Come, quando e perché hai iniziato a scrivere? « Ho sempre adorato scrivere, che fosse un diario oppure un tema a scuola. Sono nata in un paesino di montagna, a scuola eravamo in nove e ben pochi avevano tempo per giocare al pomeriggio. Finite le lezioni bisognava aiutare in casa, c’era chi andava a mungere le vacche, chi recapitava le camicie stirate, chi spazzava il negozio del padre … io fortunatamente non avevo mai molto da fare. Mia madre aveva un salone da parrucchiera e non mi voleva fra i piedi, diceva che ero troppo esuberante e per questo ero bandita dal mondo dello shampoo e dei pettegolezzi. Sola, con tanti amici immaginari, ho iniziato a scrivere storie fantastiche e gialli per bambini. Anni dopo, una volta madre di due meravigliosi bambini; una dei quali gravemente ammalata, ho riscoperto la scrittura: un’amica che mi teneva compagnia e che é poi diventata la mia personale medicina anti depressione. Scrivere mezz’ora al giorno mi ha aiutata a ritrovare me stessa e da allora non ho più smesso!»

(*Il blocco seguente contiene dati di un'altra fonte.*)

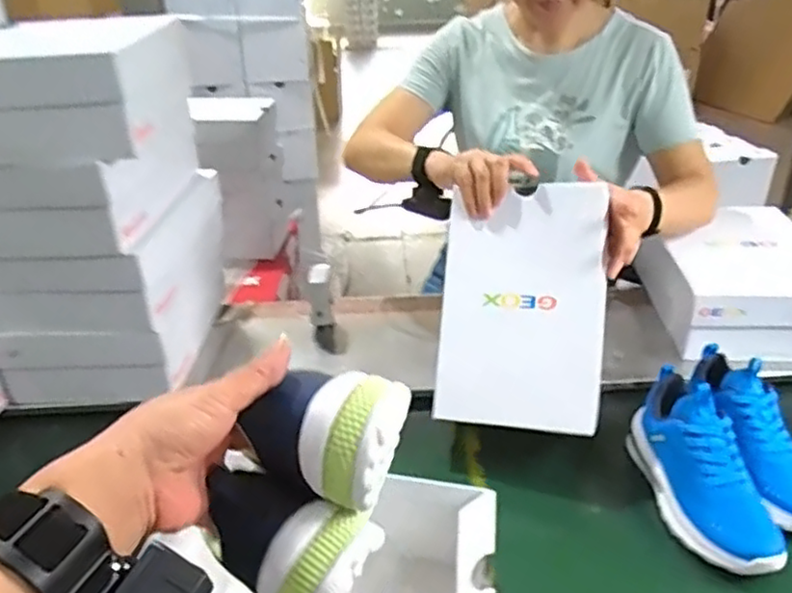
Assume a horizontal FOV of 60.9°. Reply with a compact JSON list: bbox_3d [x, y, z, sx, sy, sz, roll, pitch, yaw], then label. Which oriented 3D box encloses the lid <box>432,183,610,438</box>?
[{"bbox_3d":[0.152,0.012,0.809,0.189,0.285,0.020,4,-9,22],"label":"lid"}]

A quale genere di narrativa appartengono i tuoi scritti e da dove viene il tuo amore per questo genere? «Scrivo romanzi divertenti con dei messaggi importanti nascosti fra le righe. I miei personaggi sono tratti dalla realtà e incarnano solitamente la società che ci circonda. Mi piace molto attribuire frasi di crescita personale agli aiutanti del personaggio principale. Non pretendo di essere in grado di scrivere verità assolute, ma piccoli spunti di riflessione che ci possono aiutare nel lungo viaggio alla conoscenza di noi stessi».

Raccontaci il tuo ultimo lavoro editoriale. «L’ultimo volume dato alle stampe ha visto la luce nel mese di novembre 2015 e si intitola La felicità mi aspetta, sottotitolo e questa volta non farò tardi. Racconta di Agata, una donna alle prese con la disfatta della sua vita sentimentale, che non riesce ad affrontare il cambiamento in modo duraturo e costruttivo. Ad aiutarla tanti simpatici personaggi e un nonno speciale, una specie di Socrate, che al posto di svelarle i segreti per stare bene, l’accompagna in un viaggio sia fisico che metaforico. Un libro divertente ed emozionante con un colpo di scena finale che tiene compagnia il lettore, sia uomo che donna, in un divertente percorso per scrollarsi di dosso il vittimismo».